The park, like other parks and attractions under the National Park Service, was forced to shutdown in 2013.

“What generally happens during a government shutdown in a National Park or during any break of appropriations is the park is closed for access to the public,” Justice said.

Bill Seratt, executive director of the Vicksburg Convention and Visitors Bureau said the military park is the top attraction to get people to come to Vicksburg and get off the Interstate 20.

“So many people that visit that National Military Park visit our other attractions and eat and buy gas and stay in hotels,” he said. “If they don’t have the reason to come here for the park, then we could potentially miss all of that business. I can’t give you an exact number, but we felt a very definite crunch on business throughout the market with that 16-day shutdown.”

Because of the federal activities at all the federal facilities in Vicksburg, a government shutdown would just be devastating for this entire market, Seratt said.

“Most of the riverboats sell the Vicksburg National Military Park as an add-on. For some of the boats, that is their number one selling land-based activity,” he said. “If they had to cancel all of that it would be a great impact on their business because they would not be selling those add-ons, and our licensed park guides would be missing tours because the park was closed.
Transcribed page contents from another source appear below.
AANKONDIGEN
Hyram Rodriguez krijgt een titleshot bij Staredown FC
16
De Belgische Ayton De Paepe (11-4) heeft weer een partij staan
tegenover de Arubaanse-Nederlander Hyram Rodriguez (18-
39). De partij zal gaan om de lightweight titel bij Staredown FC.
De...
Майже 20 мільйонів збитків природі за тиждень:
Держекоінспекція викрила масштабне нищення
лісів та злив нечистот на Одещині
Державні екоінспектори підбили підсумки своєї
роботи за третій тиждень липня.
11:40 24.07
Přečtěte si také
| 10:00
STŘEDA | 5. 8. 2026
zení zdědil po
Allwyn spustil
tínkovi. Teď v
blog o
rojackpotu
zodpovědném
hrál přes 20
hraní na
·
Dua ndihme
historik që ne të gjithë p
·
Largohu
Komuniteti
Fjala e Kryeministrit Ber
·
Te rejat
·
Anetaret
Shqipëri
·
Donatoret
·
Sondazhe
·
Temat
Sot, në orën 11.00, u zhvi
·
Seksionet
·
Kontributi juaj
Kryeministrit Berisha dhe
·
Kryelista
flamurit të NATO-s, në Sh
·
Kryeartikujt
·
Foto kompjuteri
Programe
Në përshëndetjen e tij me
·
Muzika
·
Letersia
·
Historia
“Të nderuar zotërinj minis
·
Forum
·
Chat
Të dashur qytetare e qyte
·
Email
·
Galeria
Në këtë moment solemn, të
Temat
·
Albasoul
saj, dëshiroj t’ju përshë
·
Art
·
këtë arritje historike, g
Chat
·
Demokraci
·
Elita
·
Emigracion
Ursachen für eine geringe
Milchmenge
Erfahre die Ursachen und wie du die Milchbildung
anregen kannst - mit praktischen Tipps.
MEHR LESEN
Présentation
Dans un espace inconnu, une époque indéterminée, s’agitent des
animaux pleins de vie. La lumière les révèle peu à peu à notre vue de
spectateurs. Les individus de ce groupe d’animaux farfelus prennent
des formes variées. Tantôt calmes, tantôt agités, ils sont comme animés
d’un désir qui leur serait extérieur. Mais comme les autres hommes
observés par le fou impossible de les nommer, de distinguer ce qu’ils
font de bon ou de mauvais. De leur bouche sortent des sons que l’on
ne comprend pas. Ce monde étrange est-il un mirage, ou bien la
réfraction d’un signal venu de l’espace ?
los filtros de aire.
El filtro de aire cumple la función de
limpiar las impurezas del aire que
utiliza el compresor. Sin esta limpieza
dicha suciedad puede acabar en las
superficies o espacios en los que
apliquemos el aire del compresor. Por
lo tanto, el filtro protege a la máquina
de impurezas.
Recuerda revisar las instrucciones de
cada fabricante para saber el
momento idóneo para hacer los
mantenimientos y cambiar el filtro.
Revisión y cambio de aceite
“There would still be other activities with the museums and tour homes in town, but the big explanation point to the stop in Vicksburg in the National Military Park. It would be devastating to the whole tourism experience in Vicksburg. We know that the park drives traffic here and it is the attractor that many of the smaller attractions orbit around.”


– Reporters Brandon O’Connor and John Surratt combined for this article.